_To do:_ Report every line of the records that includes the word "جدایی".

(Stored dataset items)
★ ★ ★ ★ ★

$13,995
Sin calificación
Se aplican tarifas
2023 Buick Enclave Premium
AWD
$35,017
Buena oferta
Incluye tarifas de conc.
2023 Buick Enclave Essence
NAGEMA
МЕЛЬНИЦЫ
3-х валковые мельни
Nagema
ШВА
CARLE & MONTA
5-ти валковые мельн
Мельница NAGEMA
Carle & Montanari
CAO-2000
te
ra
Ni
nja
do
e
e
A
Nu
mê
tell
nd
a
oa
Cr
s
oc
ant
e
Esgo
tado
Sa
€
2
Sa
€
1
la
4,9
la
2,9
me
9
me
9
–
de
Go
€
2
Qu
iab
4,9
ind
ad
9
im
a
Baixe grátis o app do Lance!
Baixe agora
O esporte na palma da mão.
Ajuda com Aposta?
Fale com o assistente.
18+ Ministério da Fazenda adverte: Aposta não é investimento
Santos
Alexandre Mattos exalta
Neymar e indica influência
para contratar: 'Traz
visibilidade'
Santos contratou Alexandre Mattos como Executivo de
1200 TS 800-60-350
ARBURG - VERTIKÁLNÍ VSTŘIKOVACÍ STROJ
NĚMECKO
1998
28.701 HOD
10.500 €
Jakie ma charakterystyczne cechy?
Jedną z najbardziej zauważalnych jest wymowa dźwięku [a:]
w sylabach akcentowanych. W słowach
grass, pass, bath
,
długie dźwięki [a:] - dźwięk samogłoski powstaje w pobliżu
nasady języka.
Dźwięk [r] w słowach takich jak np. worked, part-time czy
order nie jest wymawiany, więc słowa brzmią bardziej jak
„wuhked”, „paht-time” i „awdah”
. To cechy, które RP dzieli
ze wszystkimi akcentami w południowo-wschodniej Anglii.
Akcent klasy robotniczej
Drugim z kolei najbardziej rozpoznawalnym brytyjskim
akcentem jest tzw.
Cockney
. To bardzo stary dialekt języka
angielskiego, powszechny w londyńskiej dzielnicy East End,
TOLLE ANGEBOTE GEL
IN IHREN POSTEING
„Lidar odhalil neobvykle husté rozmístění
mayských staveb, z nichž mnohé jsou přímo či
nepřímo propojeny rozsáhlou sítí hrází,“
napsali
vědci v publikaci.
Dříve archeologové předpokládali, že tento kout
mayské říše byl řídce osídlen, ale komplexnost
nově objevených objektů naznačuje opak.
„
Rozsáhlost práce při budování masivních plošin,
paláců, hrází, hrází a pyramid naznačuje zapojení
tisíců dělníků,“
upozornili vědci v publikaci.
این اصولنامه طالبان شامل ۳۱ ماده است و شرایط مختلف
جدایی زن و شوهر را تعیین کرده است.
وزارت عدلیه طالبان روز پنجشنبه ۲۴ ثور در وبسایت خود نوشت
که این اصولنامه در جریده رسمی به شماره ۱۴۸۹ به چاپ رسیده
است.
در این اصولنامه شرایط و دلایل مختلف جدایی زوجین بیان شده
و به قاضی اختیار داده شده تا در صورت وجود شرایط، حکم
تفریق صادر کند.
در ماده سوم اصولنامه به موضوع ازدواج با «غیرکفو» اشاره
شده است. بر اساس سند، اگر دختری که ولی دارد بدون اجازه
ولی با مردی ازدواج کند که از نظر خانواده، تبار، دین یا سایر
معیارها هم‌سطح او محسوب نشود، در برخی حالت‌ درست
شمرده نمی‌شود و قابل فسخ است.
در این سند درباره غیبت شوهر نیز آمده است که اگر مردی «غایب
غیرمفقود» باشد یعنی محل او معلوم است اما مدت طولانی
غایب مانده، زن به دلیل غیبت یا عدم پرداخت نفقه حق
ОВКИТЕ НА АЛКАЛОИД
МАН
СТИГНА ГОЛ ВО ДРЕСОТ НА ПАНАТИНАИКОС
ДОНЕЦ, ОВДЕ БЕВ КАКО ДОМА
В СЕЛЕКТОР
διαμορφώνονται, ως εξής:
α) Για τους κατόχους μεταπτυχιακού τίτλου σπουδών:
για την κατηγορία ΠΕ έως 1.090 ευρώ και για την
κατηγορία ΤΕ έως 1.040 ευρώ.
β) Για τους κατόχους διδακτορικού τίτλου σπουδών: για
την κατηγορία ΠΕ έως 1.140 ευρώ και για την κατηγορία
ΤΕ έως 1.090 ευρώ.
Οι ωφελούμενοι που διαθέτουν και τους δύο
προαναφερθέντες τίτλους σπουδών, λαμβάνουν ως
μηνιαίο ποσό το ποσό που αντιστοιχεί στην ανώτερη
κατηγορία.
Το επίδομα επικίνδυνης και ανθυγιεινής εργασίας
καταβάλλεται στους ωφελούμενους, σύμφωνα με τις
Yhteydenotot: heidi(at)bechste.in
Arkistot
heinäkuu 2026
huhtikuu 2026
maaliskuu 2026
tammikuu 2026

★ ★ ★ ★ ★

_Answer box:_
جدایی زن و شوهر را تعیین کرده است.
در این اصولنامه شرایط و دلایل مختلف جدایی زوجین بیان شده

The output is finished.